── EXERCISE INPUTS ──

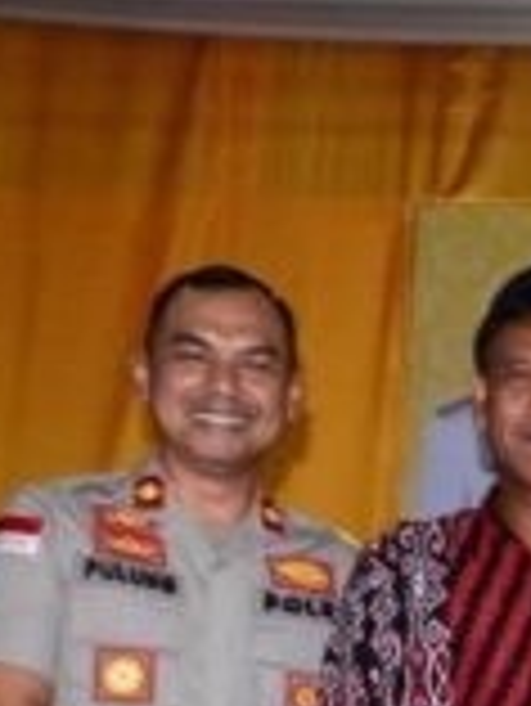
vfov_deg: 10.1
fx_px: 3942
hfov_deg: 7.1
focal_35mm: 193
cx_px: 1402
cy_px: 868
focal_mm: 30
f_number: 6.3
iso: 500
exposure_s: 1/80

───

*WHAT TO PRODUCE*
The task requires that every line above be transcribed exactly, without the images.

*RESPONSE TO THIS EXERCISE*
vfov_deg: 10.1
fx_px: 3942
hfov_deg: 7.1
focal_35mm: 193
cx_px: 1402
cy_px: 868
focal_mm: 30
f_number: 6.3
iso: 500
exposure_s: 1/80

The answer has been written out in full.